The United States Justice Department is temporarily halting a program that offered legal assistance to detained foreign nationals facing deportation, pending an audit to check its cost-effectiveness, the Washington Post reported. The legal program will be stopped from April 30, the publication reported, citing a federal official.
The Legal Orientation Program is offered by the Justice Department in association with Vera Institute of Justice and the National Immigrant Justice Center.
The Vera Institute of Justice is a non-profit organization providing the Legal Orientation Program (LOP) to immigrants who are detained, and has a help desk that provides information to those who are not detained but face deportation. The institute advised 53,000 immigrants in more than a dozen states in the United States in 2017 alone.
The Executive Office for Immigration Review said that the government wants to “conduct efficiency reviews which have not taken place in six years.” The review will examine the cost-effectiveness of the federally funded programs and whether they duplicate efforts within the court system, the Washington Post quoted an immigration official as saying.
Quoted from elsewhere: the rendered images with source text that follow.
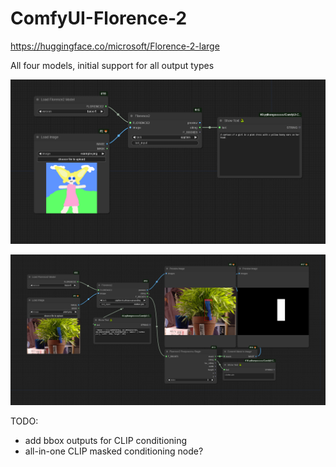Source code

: # ComfyUI-Florence-2

https://huggingface.co/microsoft/Florence-2-large

All four models, initial support for all output types

![](workflow.png)

![](workflow_bbox.png)

TODO:
 - add bbox outputs for CLIP conditioning
 - all-in-one CLIP masked conditioning node?
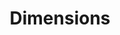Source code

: ---
layout: default
bigquery: https://console.cloud.google.com/bigquery?p=covid-19-dimensions-ai&page=table&d=data&t=publications
contributors: Digital Science, https://www.digital-science.com/
cost: Free for personal, non-commercial use.
description: Dimensions contains more than 100 million publications, ranging from
  articles published in scholarly journals, books and book chapters, to preprints
  and conference proceedings. All publications are contextualized with linked data
  sets, funding, publications, patents, clinical trials, and policy documents. You
  can also view associated categories, funders, institutions, and researcher profiles.
documentation: https://docs.dimensions.ai/bigquery/index.html
last_edit: 04/07/2022, 11:40:25
location: https://www.dimensions.ai/products/free/
maintained_by: Digital Science, https://www.digital-science.com/
schema_fields:
- organisation_details
- kind
- isbn
- editors
- original_abstract
- funding_eur
- linkout
- category_for
- category_icrp_cso
- language
- pmcid
- arxiv_id
- open_access_categories_v2
- filing_date
- category_hrcs_hc
- date_inserted
- patent_ids
- original_assignee_orgs
- metrics
- current_assignee
- book_title
- acronym
- original_assignee
- funding_amount
- application_number
- funding_gbp
- current_assignee_orgs
- category_uoa
- date_online
- research_org_state_names
- publication_ids
- date_print
- phase
- publisher
- filing_status
- cpc
- research_org_state_codes
- date_modified
- abstract
- journal
- funder_org_cities
- title
- wikipedia_url
- family_id
- expiration_year
- parent_id
- supporting_grant_ids
- active_years
- legal_events
- conditions
- repository_url
- registry
- external_ids
- research_org_country_names
- researcher_ids
- acknowledgements
- book_series_title
- category_icrp_ct
- funder_countries
- investigators
- granted_year
- ipcr
- funding_nzd
- authors
- assignee_orgs
- family_count
- category_hra
- funding_aud
- funding_jpy
- priority_date
- associated_publication_doi
- start_year
- funder_org_state_codes
- research_org_countries
- address
- funder_org_countries
- funding_details
- embargo_date
- open_access_categories
- status
- clinical_trial_ids
- altmetrics
- current_assignee_countries
- reference_ids
- assignee_countries
- filing_year
- type
- original_assignee_countries
- aliases
- funding_currency
- resulting_publication_ids
- family_members_ids
- associated_publication_pmid
- citations
- category_rcdc
- associated_grant_ids
- jurisdiction
- citations_count
- associated_publication_arxiv_id
- expiration_date
- grant_number
- category_hrcs_rac
- date_normal
- funder_orgs
- resulting_publication_doi
- id
- publication_year
- pmid
- research_org_cities
- license
- description
- funding_usd
- publication_date
- cited_by_ids
- links
- acronyms
- priority_year
- citation_string
- funder_org_acronyms
- conference
- original_title
- types
- name
- volume
- foa_number
- funding_chf
- funding_cny
- proceedings_title
- doi
- research_orgs
- created_date
- funder_org
- inventor_names
- legal_status
- concepts
- pages
- interventions
- subtitles
- repository_name
- brief_title
- email_address
- funding_cad
- relationships
- research_org_city_names
- eisbn
- category_bra
- year
- categories
- journal_lists
- source_id
- mesh_terms
- date
- mesh_headings
- issue
- granted_date
- associated_publication_id
- established
- date_imported_gbq
- category_sdg
- gender
- start_date
- repository_id
- end_date
- end_year
- labels
shortname: dimensions
tags:
- scholarly literature
- patents
- funding
- clinical trials
- academic profiles
terms_of_use: 'Use of both the Dimensions COVID-19 dataset and full Dimensions dataset
  are subject to the Dimensions Terms of use: https://www.dimensions.ai/policies-terms-legal '
title: Dimensions
uuid: dcff88bd-fe6b-4fdb-8159-809bf9d7bc1c
---
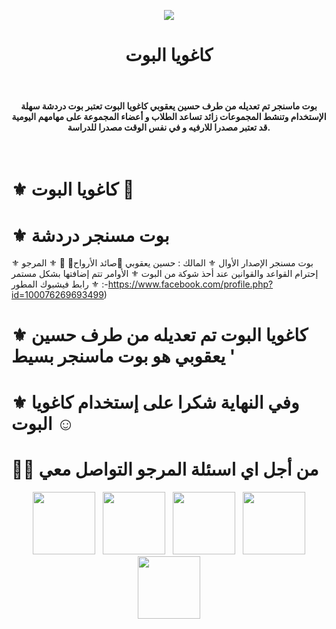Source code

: <p align="center">
<img src="[https://i.imgur.com/nmW7kOL.png](https://i.ibb.co/74m2BvB/Picsart-24-08-20-12-21-07-698.jpg)"/>
</p>
<h1 align="center">كاغويا البوت</h1>

<br><h4 align="center"> بوت ماسنجر تم تعديله من طرف حسين يعقوبي كاغويا البوت تعتبر بوت دردشة سهلة الإستخدام وتنشط المجموعات زائد تساعد الطلاب و أعضاء المجموعة على مهامهم اليومية قد تعتبر مصدرا للارفيه و في نفس الوقت مصدرا للدراسة.</h4><br/>
#  ⚜️ كاغويا البوت 💟  </h1>

# ⚜️ بوت مسنجر دردشة
⚜️ بوت مسنجر الإصدار الأوال
⚜️ المالك : حسين يعقوبي 🔵صائد الأرواح🔵 🍒
⚜️ المرجو إحترام القواعد والقوانين عند أحذ شوكة من البوت
⚜️ الأوامر تتم إضافتها بشكل مستمر
⚜️ رابط فيشبوك المطور :-https://www.facebook.com/profile.php?id=100076269693499)

# ⚜️ كاغويا البوت تم تعديله من طرف حسين يعقوبي هو بوت ماسنجر بسيط '

# ⚜️ وفي النهاية شكرا على إستخدام كاغويا البوت ☺️

# 🤝🏻 من أجل اي اسىئلة المرجو التواصل معي
<p align="center"> 
&nbsp; <a href="https://www.instagram.com/hussein_yacoubu/" target="_blank" rel="noopener noreferrer"><img src="https://img.icons8.com/plasticine/100/000000/instagram-new.png" width="100" /></a> 
&nbsp; <a href="https://www.tiktok.com/@darkomida2324?lang=en" target="_blank" rel="noopener noreferrer"><img src="https://i.imgur.com/jcWPUix.png" width="100" /></a>    
&nbsp; <a href="https://github.com/dashboard" target="_blank" rel="noopener noreferrer"><img src="https://img.icons8.com/plasticine/100/000000/github.png" width="100" /></a>
&nbsp; <a href="https://m.facebook.com/profile.php/?id=100076269693499" target="_blank" rel="noopener noreferrer"><img src="https://img.icons8.com/plasticine/100/000000/facebook.png"  width="100" /></a>
&nbsp; <a href="houssin.sb4@gmail.com" target="_blank" rel="noopener noreferrer"><img src="https://img.icons8.com/plasticine/100/000000/gmail.png"  width="100" /></a>
</p>
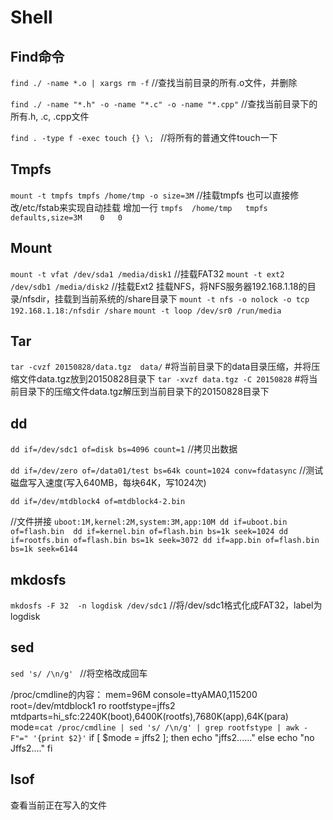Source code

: # Shell

## Find命令

`find ./ -name *.o | xargs rm -f`  //查找当前目录的所有.o文件，并删除

`find ./ -name "*.h" -o -name "*.c" -o -name "*.cpp"` //查找当前目录下的所有.h, .c, .cpp文件

`find . -type f -exec touch {} \; ` //将所有的普通文件touch一下

## Tmpfs
`mount -t tmpfs tmpfs /home/tmp -o size=3M` //挂载tmpfs
也可以直接修改/etc/fstab来实现自动挂载
增加一行
`tmpfs	/home/tmp	tmpfs	defaults,size=3M	0	0`



## Mount
`mount -t vfat /dev/sda1 /media/disk1`   //挂载FAT32
`mount -t ext2 /dev/sdb1 /media/disk2`   //挂载Ext2
挂载NFS，将NFS服务器192.168.1.18的目录/nfsdir，挂载到当前系统的/share目录下
`mount -t nfs -o nolock -o tcp 192.168.1.18:/nfsdir /share` 
`mount -t loop /dev/sr0 /run/media`


## Tar
`tar -cvzf 20150828/data.tgz  data/`  #将当前目录下的data目录压缩，并将压缩文件data.tgz放到20150828目录下
`tar -xvzf data.tgz -C 20150828`    #将当前目录下的压缩文件data.tgz解压到当前目录下的20150828目录下


## dd

`dd if=/dev/sdc1 of=disk bs=4096 count=1`  //拷贝出数据

`dd if=/dev/zero of=/data01/test bs=64k count=1024 conv=fdatasync` //测试磁盘写入速度(写入640MB，每块64K，写1024次)

`dd if=/dev/mtdblock4 of=mtdblock4-2.bin`

//文件拼接
`uboot:1M,kernel:2M,system:3M,app:10M
dd if=uboot.bin of=flash.bin 
dd if=kernel.bin of=flash.bin bs=1k seek=1024
dd if=rootfs.bin of=flash.bin bs=1k seek=3072
dd if=app.bin of=flash.bin bs=1k seek=6144`


## mkdosfs
`mkdosfs -F 32  -n logdisk /dev/sdc1` //将/dev/sdc1格式化成FAT32，label为logdisk

## sed
`sed 's/ /\n/g' ` //将空格改成回车

/proc/cmdline的内容：
mem=96M console=ttyAMA0,115200 root=/dev/mtdblock1 ro rootfstype=jffs2 mtdparts=hi_sfc:2240K(boot),6400K(rootfs),7680K(app),64K(para)
mode=`cat /proc/cmdline | sed 's/ /\n/g' | grep rootfstype | awk -F"=" '{print $2}'`
if [ $mode = jffs2 ]; then
    echo "jffs2......"
else
	echo "no Jffs2...."
fi



## lsof
查看当前正在写入的文件
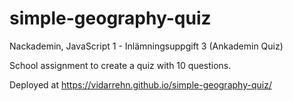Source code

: # simple-geography-quiz
Nackademin, JavaScript 1 - Inlämningsuppgift 3 (Ankademin Quiz)

School assignment to create a quiz with 10 questions.

Deployed at https://vidarrehn.github.io/simple-geography-quiz/
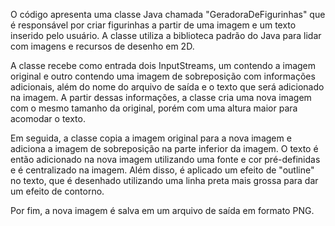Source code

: O código apresenta uma classe Java chamada "GeradoraDeFigurinhas" que é responsável por criar figurinhas a partir de uma imagem e um texto inserido pelo usuário. A classe utiliza a biblioteca padrão do Java para lidar com imagens e recursos de desenho em 2D.

A classe recebe como entrada dois InputStreams, um contendo a imagem original e outro contendo uma imagem de sobreposição com informações adicionais, além do nome do arquivo de saída e o texto que será adicionado na imagem. A partir dessas informações, a classe cria uma nova imagem com o mesmo tamanho da original, porém com uma altura maior para acomodar o texto.

Em seguida, a classe copia a imagem original para a nova imagem e adiciona a imagem de sobreposição na parte inferior da imagem. O texto é então adicionado na nova imagem utilizando uma fonte e cor pré-definidas e é centralizado na imagem. Além disso, é aplicado um efeito de "outline" no texto, que é desenhado utilizando uma linha preta mais grossa para dar um efeito de contorno.

Por fim, a nova imagem é salva em um arquivo de saída em formato PNG.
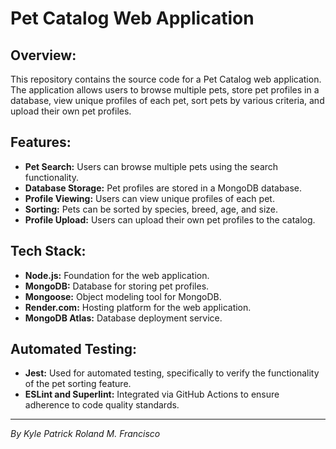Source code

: # Pet Catalog Web Application

## Overview:
This repository contains the source code for a Pet Catalog web application. The application allows users to browse multiple pets, store pet profiles in a database, view unique profiles of each pet, sort pets by various criteria, and upload their own pet profiles.

## Features:
- **Pet Search:** Users can browse multiple pets using the search functionality.
- **Database Storage:** Pet profiles are stored in a MongoDB database.
- **Profile Viewing:** Users can view unique profiles of each pet.
- **Sorting:** Pets can be sorted by species, breed, age, and size.
- **Profile Upload:** Users can upload their own pet profiles to the catalog.

## Tech Stack:
- **Node.js:** Foundation for the web application.
- **MongoDB:** Database for storing pet profiles.
- **Mongoose:** Object modeling tool for MongoDB.
- **Render.com:** Hosting platform for the web application.
- **MongoDB Atlas:** Database deployment service.

## Automated Testing:
- **Jest:** Used for automated testing, specifically to verify the functionality of the pet sorting feature.
- **ESLint and Superlint:** Integrated via GitHub Actions to ensure adherence to code quality standards.

---

*By Kyle Patrick Roland M. Francisco*
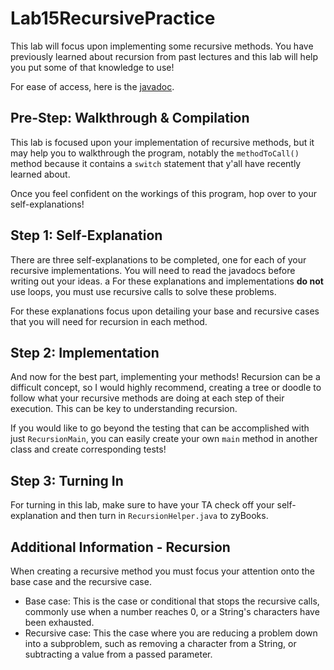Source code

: # Lab15RecursivePractice
This lab will focus upon implementing some recursive methods. You have previously learned about recursion from past lectures and this lab will help you put some of that knowledge to use!

For ease of access, here is the [javadoc](https://csu-cs162.github.io/Lab10Recursion/). 

## Pre-Step: Walkthrough & Compilation
This lab is focused upon your implementation of recursive methods, but it may help you to walkthrough the program, notably the `methodToCall()` method because it contains a `switch` statement that y'all have recently learned about.

Once you feel confident on the workings of this program, hop over to your self-explanations!

## Step 1: Self-Explanation
There are three self-explanations to be completed, one for each of your recursive implementations. You will need to read the javadocs before writing out your ideas.
a
For these explanations and implementations **do not** use loops, you must use recursive calls to solve these problems.

For these explanations focus upon detailing your base and recursive cases that you will need for recursion in each method.

## Step 2: Implementation
And now for the best part, implementing your methods! Recursion can be a difficult concept, so I would highly recommend, creating a tree or doodle to follow what your recursive methods are doing at each step of their execution. This can be key to understanding recursion.

If you would like to go beyond the testing that can be accomplished with just `RecursionMain`, you can easily create your own `main` method in another class and create corresponding tests!

## Step 3: Turning In
For turning in this lab, make sure to have your TA check off your self-explanation and then turn in `RecursionHelper.java` to zyBooks.

## Additional Information - Recursion
When creating a recursive method you must focus your attention onto the base case and the recursive case.
<ul>
  <li>Base case: This is the case or conditional that stops the recursive calls, commonly use when a number reaches 0, or a String's characters have been exhausted.</li>  
  <li>Recursive case: This the case where you are reducing a problem down into a subproblem, such as removing a character from a String, or subtracting a value from a passed parameter.</li>
</ul>
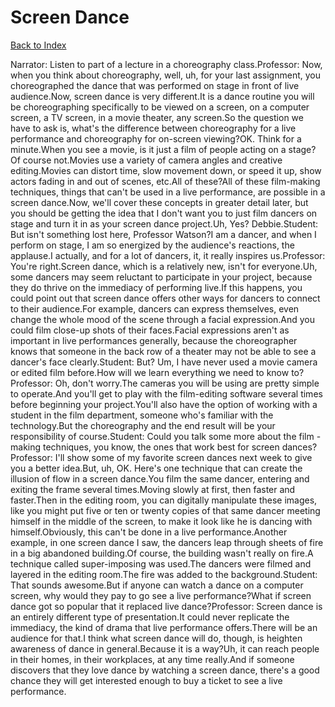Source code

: # Screen Dance
[Back to Index](https://github.com/windows10010/tpoExtractor/blog/master/README.md)

Narrator: Listen to part of a lecture in a choreography class.Professor: Now, when you think about choreography, well, uh, for your last assignment, you choreographed the dance that was performed on stage in front of live audience.Now, screen dance is very different.It is a dance routine you will be choreographing specifically to be viewed on a screen, on a computer screen, a TV screen, in a movie theater, any screen.So the question we have to ask is, what's the difference between choreography for a live performance and choreography for on-screen viewing?OK. Think for a minute.When you see a movie, is it just a film of people acting on a stage?Of course not.Movies use a variety of camera angles and creative editing.Movies can distort time, slow movement down, or speed it up, show actors fading in and out of scenes, etc.All of these?All of these film-making techniques, things that can't be used in a live performance, are possible in a screen dance.Now, we'll cover these concepts in greater detail later, but you should be getting the idea that I don't want you to just film dancers on stage and turn it in as your screen dance project.Uh, Yes? Debbie.Student: But isn't something lost here, Professor Watson?I am a dancer, and when I perform on stage, I am so energized by the audience's reactions, the applause.I actually, and for a lot of dancers, it, it really inspires us.Professor: You're right.Screen dance, which is a relatively new, isn't for everyone.Uh, some dancers may seem reluctant to participate in your project, because they do thrive on the immediacy of performing live.If this happens, you could point out that screen dance offers other ways for dancers to connect to their audience.For example, dancers can express themselves, even change the whole mood of the scene through a facial expression.And you could film close-up shots of their faces.Facial expressions aren't as important in live performances generally, because the choreographer knows that someone in the back row of a theater may not be able to see a dancer's face clearly.Student: But? Um, I have never used a movie camera or edited film before.How will we learn everything we need to know to?Professor: Oh, don't worry.The cameras you will be using are pretty simple to operate.And you'll get to play with the film-editing software several times before beginning your project.You'll also have the option of working with a student in the film department, someone who's familiar with the technology.But the choreography and the end result will be your responsibility of course.Student: Could you talk some more about the film - making techniques, you know, the ones that work best for screen dances?Professor: I'll show some of my favorite screen dances next week to give you a better idea.But, uh, OK. Here's one technique that can create the illusion of flow in a screen dance.You film the same dancer, entering and exiting the frame several times.Moving slowly at first, then faster and faster.Then in the editing room, you can digitally manipulate these images, like you might put five or ten or twenty copies of that same dancer meeting himself in the middle of the screen, to make it look like he is dancing with himself.Obviously, this can't be done in a live performance.Another example, in one screen dance I saw, the dancers leap through sheets of fire in a big abandoned building.Of course, the building wasn't really on fire.A technique called super-imposing was used.The dancers were filmed and layered in the editing room.The fire was added to the background.Student: That sounds awesome.But if anyone can watch a dance on a computer screen, why would they pay to go see a live performance?What if screen dance got so popular that it replaced live dance?Professor: Screen dance is an entirely different type of presentation.It could never replicate the immediacy, the kind of drama that live performance offers.There will be an audience for that.I think what screen dance will do, though, is heighten awareness of dance in general.Because it is a way?Uh, it can reach people in their homes, in their workplaces, at any time really.And if someone discovers that they love dance by watching a screen dance, there's a good chance they will get interested enough to buy a ticket to see a live performance.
Immigration judges already inform immigrants their rights before a hearing, according to the official.
The Vera Institute of Justice said in a statement that the program was created in 2003 under President George W. Bush and “is a lifeline for many immigrants, refugees, asylum-seekers, and green-card holders — some who are fighting for their lives — who would otherwise not know the rights they have or the odds they face.”
The Department of Justice concluded in a 2012 study that the program created a net savings of nearly $18 million for the government, which meant that every $1 the government spent on LOP saved $4. This is why LOP has had strong support in Congress, which maintained its full funding in FY 2018.
The decision to halt the program has received backlash from the National Immigrant Justice Center.
“This is a blatant attempt by the administration to strip detained immigrants of even the pretense of due-process rights,” Mary Meg McCarthy, executive director of the National Immigrant Justice Center, said, according to the report.
More than 20,000 Indians are estimated to be living in the United States illegally, many of whom have been enrolled in the Deferred Action for Childhood Arrivals (DACA) program or are eligible for it. While immigration officers used to have discretion over whose cases to expedite, they are currently said to be processing removal orders for all illegal immigrants even if they have no criminal record.
For instance, an Indian deli owner in New York was reportedly taken into custody and faces deportation despite being married to a U.S. national. Bhavesh ‘Bobby’ Bhatt had no criminal records and had gone for an annual meeting with an immigration official when he was held, according to reports.